Desci as escadas da estação Clínicas. A plataforma, quase sempre vazia naquela hora, era ocupada apenas por algumas pessoas, na maioria, vestidas de branco como eu. Tomada pelo cansaço e um pouco angustiada, sentei-me. Abaixei a cabeça e quase cochilei. Quando senti aquele vento morno nas pernas, que sempre precede a chegada do trem, levantei a cabeça. Algo me chamou a atenção do outro lado da plataforma. Parada, em pé, olhando fixamente pra mim, estava uma mulher toda vestida de preto dos pés a cabeça. Ela usava um chapéu preto também. Aparentava ter uns 20 e poucos anos e era muito branca. Um tanto quanto pálida. Foi isso o que pude perceber no curto espaço de tempo entre a chegada do trem na plataforma e o sumiço imediato dela após a parada da composição.
Fiquei intrigada com aquela mulher, mas resolvi não pensar muito. Na verdade não tinha forças nem pra pensar. No dia seguinte, não sei porque, a imagem me veio à cabeça mais de uma vez. Não o suficiente pra que eu perdesse meu precioso tempo em tentar entender o que fazia aquela mulher olhando pra mim daquele jeito. Mal sabia eu que aquela história só estava começando.

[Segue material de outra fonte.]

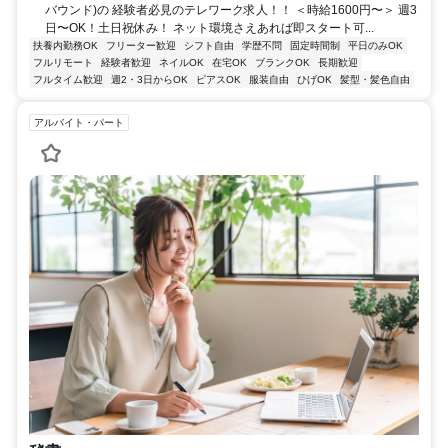
バウンド)の 経験者必見のテレワーク求人！！ ＜時給1600円〜＞ 週3
日〜OK！土日祝休み！ ネット環境さえあれば即スタート可...
扶養内勤務OK
フリーター歓迎
シフト自由
学歴不問
固定時間制
平日のみOK
フルリモート
経験者歓迎
ネイルOK
在宅OK
ブランクOK
長期歓迎
フルタイム歓迎
週2・3日からOK
ピアスOK
服装自由
ひげOK
髪型・髪色自由
アルバイト・パート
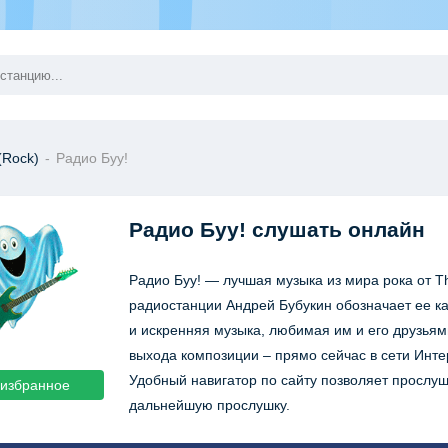
(Rock)
-
Радио Буу!
Радио Буу!
слушать онлайн
Радио Буу! — лучшая музыка из мира рока от T
радиостанции Андрей Бубукин обозначает ее ка
и искренняя музыка, любимая им и его друзьям
выхода композиции – прямо сейчас в сети Инте
Удобный навигатор по сайту позволяет прослуш
 избранное
дальнейшую прослушку.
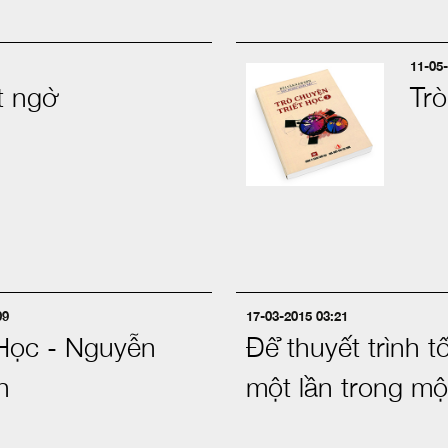
11-05-
t ngờ
Trò
09
17-03-2015 03:21
Học - Nguyễn
Để thuyết trình t
n
một lần trong mộ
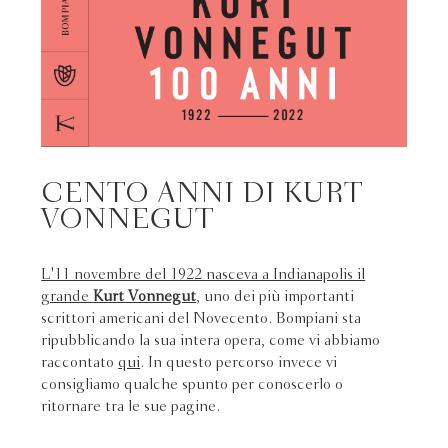
CENTO ANNI DI KURT
VONNEGUT
L'11 novembre del 1922 nasceva a Indianapolis il
grande
Kurt Vonnegut
, uno dei più importanti
scrittori americani del Novecento. Bompiani sta
ripubblicando la sua intera opera, come vi abbiamo
raccontato
qui
. In questo percorso invece vi
consigliamo qualche spunto per conoscerlo o
ritornare tra le sue pagine.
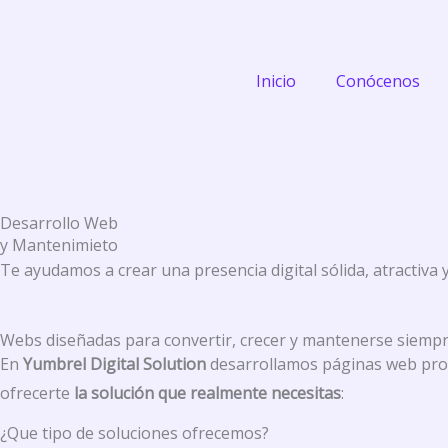
Skip
to
content
Inicio
Conócenos
Desarrollo Web
y Mantenimieto
Te ayudamos a crear una presencia digital sólida, atractiva 
Webs diseñadas para convertir, crecer y mantenerse siempr
En
Yumbrel Digital Solution
desarrollamos páginas web profe
ofrecerte
la solución que realmente necesitas
:
¿Que tipo de soluciones ofrecemos?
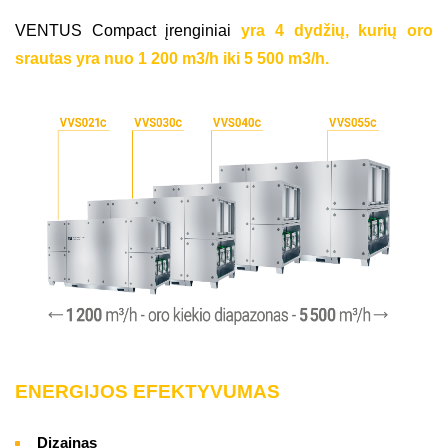
VENTUS Compact įrenginiai
yra 4 dydžių, kurių oro
srautas yra nuo 1 200 m3/h iki 5 500 m3/h.
ENERGIJOS EFEKTYVUMAS
Dizainas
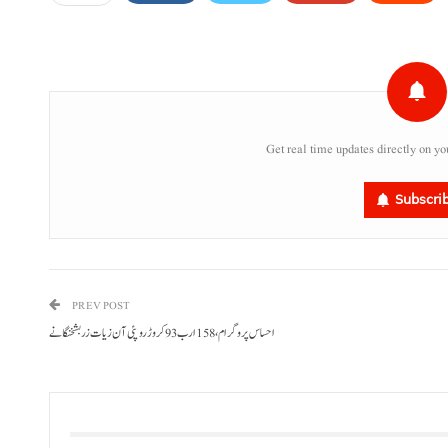
Get real time updates directly on yo
Subscri
PREV POST
احساس پروگرام ،158 ارب 93 کروڑ روپئی آن زیات زر بشخنگانے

Ao final da minha jornada seguinte, como fazia habitualmente, desci as escadas da estação Clínica. Igualmente cansada, só que dessa vez sem nó no peito. Fui pro meu banco, sentei-me e abaixei a cabeça. Quando veio o ventinho do trem, levantei-me e tomei um susto. Lá estava ela. Olhando pra mim de novo. Resolvi olhar nos seus olhos. A distância que nos separava era de uns três metros. Vi uma tristeza serena como nunca vi antes. Gelei. O trem chegou e ela sumiu novamente. Na vez seguinte a mesma coisa. E na outra também. A imagem daquela mulher parada olhando com tristeza pra mim estava me atormentando. Perguntei pra todo mundo que eu conhecia se alguma vez a tinham visto na estação ou por ali. Nada. Ninguém nunca tinha visto uma mulher com aquelas características. Senti medo de estar vendo coisas. O cansaço, a dupla jornada, o trabalho pesado de uma UTI, poderia estar desviando a minha consciência para o plano do imaginário. Em outras palavras, ou estava com um nível absurdo de estresse ou estava ficando louca mesma. Mas não era possível. A mulher era real demais. A única coisa esquisita era ela sempre estar com a mesma roupa preta e de chapéu. O que faria uma mulher de chapéu naquela hora da noite numa estação de metrô? Quanto mais eu pensava menos entendia o que estava acontecendo. Não me restava outra opção. Na próxima vez eu iria tentar falar com ela ou iria ao seu encontro. Me enchi de coragem. Estava com medo. Ela poderia ser real e poderia querer me assaltar ou me fazer algum mal. A gente nunca conhece as pessoas que cruzam nosso caminho. E se talvez ela não fosse real, fosse um fantasma. O que um fantasma poderia querer comigo? Tinha decidido. Iria enfrentar a situação. Não queria viver atormentada com aquela dúvida.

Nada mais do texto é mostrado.